Die Kinder und Jugendlichen, die mit ihren Eltern bei Dr. Thomas vorstellig werden, klagen über Beschwerden, deren Ursachen oft gravierend sind. Beispiel Morbus Crohn und Colitis ulcerosa: Etwa 300.000 Menschen leiden hierzulande an einer dieser chronisch-entzündlichen Darmerkrankungen. Die können in jeder Altersphase auftreten, doch sind immer mehr Jugendliche und Kinder betroffen. Und die Erfahrung zeigt: Je früher Morbus Crohn oder Colitis ulcerosa auftreten, desto ausgeprägter ist in der Regel ihr Verlauf und werden die Beeinträchtigungen in der Lebensqualität sein. Meist äußern sich die Erkrankungen in starken, oft krampfartigen Bauchschmerzen und heftigen, nicht selten blutigen Durchfällen.

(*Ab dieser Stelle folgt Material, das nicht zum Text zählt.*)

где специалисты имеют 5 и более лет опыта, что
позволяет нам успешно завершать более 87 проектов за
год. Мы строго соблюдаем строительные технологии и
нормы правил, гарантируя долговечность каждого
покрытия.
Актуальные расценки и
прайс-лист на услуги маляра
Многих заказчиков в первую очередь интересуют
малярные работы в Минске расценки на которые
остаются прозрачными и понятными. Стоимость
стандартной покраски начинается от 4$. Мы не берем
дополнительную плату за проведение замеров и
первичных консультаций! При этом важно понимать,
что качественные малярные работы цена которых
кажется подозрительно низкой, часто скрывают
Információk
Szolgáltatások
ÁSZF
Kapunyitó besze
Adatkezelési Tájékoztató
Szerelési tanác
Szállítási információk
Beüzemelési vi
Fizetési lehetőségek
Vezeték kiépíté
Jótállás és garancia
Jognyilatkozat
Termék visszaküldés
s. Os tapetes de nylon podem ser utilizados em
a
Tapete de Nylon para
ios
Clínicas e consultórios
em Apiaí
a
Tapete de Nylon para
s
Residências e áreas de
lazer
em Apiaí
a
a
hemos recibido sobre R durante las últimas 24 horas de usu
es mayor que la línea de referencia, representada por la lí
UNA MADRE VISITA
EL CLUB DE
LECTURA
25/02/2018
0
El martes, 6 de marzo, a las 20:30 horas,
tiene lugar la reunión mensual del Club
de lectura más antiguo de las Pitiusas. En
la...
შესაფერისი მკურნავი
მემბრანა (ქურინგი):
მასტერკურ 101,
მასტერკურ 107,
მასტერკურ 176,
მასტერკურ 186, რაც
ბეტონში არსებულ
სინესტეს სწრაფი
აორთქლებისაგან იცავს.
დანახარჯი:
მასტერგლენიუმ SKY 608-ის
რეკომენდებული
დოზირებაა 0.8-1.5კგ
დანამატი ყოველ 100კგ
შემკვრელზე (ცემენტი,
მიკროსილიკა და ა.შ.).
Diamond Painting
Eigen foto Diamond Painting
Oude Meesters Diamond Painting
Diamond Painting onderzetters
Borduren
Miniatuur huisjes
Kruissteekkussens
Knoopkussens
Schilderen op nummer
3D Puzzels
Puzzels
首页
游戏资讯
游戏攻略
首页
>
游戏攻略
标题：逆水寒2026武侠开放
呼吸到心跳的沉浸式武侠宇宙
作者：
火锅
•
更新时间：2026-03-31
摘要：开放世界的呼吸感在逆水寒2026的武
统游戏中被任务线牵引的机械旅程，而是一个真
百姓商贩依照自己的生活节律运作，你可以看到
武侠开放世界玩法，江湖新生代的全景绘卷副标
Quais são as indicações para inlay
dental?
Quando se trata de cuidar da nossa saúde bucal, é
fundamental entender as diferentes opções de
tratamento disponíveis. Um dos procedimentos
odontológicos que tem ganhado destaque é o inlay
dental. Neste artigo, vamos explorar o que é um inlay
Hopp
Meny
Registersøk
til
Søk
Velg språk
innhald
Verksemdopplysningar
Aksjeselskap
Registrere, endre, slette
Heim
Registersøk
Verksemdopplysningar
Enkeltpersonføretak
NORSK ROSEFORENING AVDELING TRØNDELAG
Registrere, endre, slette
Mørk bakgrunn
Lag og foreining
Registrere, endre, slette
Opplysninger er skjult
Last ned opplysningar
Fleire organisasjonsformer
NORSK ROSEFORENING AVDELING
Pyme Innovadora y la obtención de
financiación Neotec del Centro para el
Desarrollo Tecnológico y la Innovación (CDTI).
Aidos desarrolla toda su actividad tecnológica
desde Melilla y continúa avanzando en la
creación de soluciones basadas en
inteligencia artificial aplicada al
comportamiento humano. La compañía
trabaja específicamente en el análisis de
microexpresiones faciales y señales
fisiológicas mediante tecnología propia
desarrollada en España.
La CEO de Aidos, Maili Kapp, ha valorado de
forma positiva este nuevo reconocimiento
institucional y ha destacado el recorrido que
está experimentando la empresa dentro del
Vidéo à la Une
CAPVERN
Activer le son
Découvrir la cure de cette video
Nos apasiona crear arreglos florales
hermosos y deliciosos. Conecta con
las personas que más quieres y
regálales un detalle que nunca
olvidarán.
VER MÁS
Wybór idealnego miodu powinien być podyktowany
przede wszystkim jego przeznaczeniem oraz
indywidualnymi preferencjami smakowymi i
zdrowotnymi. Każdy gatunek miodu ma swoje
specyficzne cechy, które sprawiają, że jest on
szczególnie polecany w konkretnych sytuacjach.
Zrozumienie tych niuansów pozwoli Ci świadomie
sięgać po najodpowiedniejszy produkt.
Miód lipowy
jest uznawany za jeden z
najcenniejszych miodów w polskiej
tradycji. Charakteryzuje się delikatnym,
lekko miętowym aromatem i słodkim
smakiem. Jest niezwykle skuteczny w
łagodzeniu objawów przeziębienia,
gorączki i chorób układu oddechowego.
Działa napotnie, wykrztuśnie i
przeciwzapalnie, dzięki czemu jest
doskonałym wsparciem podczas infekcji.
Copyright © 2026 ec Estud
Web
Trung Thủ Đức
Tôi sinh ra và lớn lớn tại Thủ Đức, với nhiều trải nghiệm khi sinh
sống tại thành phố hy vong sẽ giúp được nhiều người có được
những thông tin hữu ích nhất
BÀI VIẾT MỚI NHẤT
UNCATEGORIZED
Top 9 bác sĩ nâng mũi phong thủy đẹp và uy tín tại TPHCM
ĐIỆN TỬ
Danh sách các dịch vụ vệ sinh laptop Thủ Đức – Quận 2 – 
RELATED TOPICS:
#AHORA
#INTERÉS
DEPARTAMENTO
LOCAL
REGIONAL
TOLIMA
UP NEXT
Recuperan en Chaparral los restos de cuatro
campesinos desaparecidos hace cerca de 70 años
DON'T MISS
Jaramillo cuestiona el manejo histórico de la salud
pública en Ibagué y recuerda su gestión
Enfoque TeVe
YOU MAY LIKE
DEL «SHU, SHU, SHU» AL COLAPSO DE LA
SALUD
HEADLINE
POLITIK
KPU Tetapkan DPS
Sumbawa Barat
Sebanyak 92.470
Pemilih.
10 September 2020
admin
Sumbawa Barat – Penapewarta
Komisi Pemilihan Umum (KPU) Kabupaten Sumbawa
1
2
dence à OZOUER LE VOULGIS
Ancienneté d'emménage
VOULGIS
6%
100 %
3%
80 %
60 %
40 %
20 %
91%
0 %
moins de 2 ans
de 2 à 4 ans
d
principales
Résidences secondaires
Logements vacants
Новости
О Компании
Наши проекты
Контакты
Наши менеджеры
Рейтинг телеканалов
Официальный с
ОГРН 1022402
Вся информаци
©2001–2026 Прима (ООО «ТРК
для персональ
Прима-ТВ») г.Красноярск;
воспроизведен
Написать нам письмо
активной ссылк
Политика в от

Über die Ursachen dieser Erkrankungen herrscht keine letzte Gewissheit, und bis dato lassen sich diese Leiden zwar lindern, jedoch nicht heilen. "Wir müssen aber den Verlauf der Erkrankung unter Kontrolle bekommen, um schwerwiegende Folgen zu verhindern", sagt Kinder- und Jugendmediziner Thomas. Voraussetzung hierfür ist eine exakte und möglichst frühzeitige Diagnose, und bei dieser kommt Dr. Erwin Rambusch und seinem Team ein wichtiger Part zu: Der Leiter der Gastroenterologie und stellvertretende Leiter des Darmzentrums im Klinikum Mutterhaus führt auch bei Jugendlichen und Kindern Magen- und Darmspiegelungen durch. "Hierfür gibt es spezielle, besonders dünne Endoskope, die eine schonende Untersuchung ermöglichen", berichtet Dr. Rambusch. So lassen sich schon in jungen Jahren chronisch-entzündliche Darmerkrankungen diagnostizieren.

Dr. Thomas erläutert, warum gerade bei Kindern und Jugendlichen ein frühzeitiges Gegensteuern mit Medikamenten oder einer speziellen Ernährungstherapie vonnöten ist. Da die Darmentzündung dem Körper alles abverlangt, drohen Verzögerung des Wachstums und der Pubertätsentwicklung. Der Chefarzt veranschaulich dies an einem konkreten Beispiel: Ein 14-jähriges Mädchen, das an Morbus Crohn leidet, sieht kindlicher aus, ist kleiner und hat auch ein geringeres Körpergewicht als Gleichaltrige; obendrein bleibt oft seine Regelblutung aus. Die körperlichen Symptome ziehen oft eine Stigmatisierung nach sich. Zumal das Mädchen mit weiteren Beeinträchtigungen wie häufigem Stuhlgang oder verstärkten Schmerzen im Verlauf eines Schubs zu kämpfen hat. Deshalb erhalten die betroffenen Kinder und Jugendlichen im Mutterhaus eine ganzheitliche Behandlung, bei der die Villa Kunterbunt eingebunden wird. Hier kommen sie mit anderen jungen Erkrankten in Kontakt und lernen, wie sie im Alltag mit ihren Beschwerden besser zurechtkommen können.
Die Zahl der Kinder mit Gluten-Unverträglichkeit ist beträchtlich, wogegen Tumorerkrankungen des Darms im Kindesalter sehr selten sind. Diese chronische Erkrankung des Dünndarms nennt man auch Zöliakie. Gluten kommt in Getreidearten wie Weizen, Roggen, Gerste oder Dinkel vor. Abgesehen von Beschwerden wie Durchfall erhöht eine Zöliakie signifikant das Risiko, im späteren Leben an einem bösartigen Dünndarmtumor zu erkranken.

Ebenfalls die Lebensqualität mindernd, sind Zucker-Unverträglichkeiten. Zwar tritt eine Milchzucker-(Laktose)-Unverträglichkeit oft erst im Erwachsenenalter auf, doch sind auch Kinder und Jugendliche betroffen, so Dr. Thomas. Ein weiteres Phänomen, mit dem schon junge Menschen zu kämpfen haben, ist Verstopfung. Viele Kinder und Jugendliche ernähren sich ungesund und meiden Bewegung. Ballaststoffreichere Ernährung und mehr Wege zu Fuß oder mit dem Fahrrad zurücklegen sind gute Mittel, einer Verstopfung vorzubeugen. Das gilt für Kinder gleichermaßen wie für Erwachsene.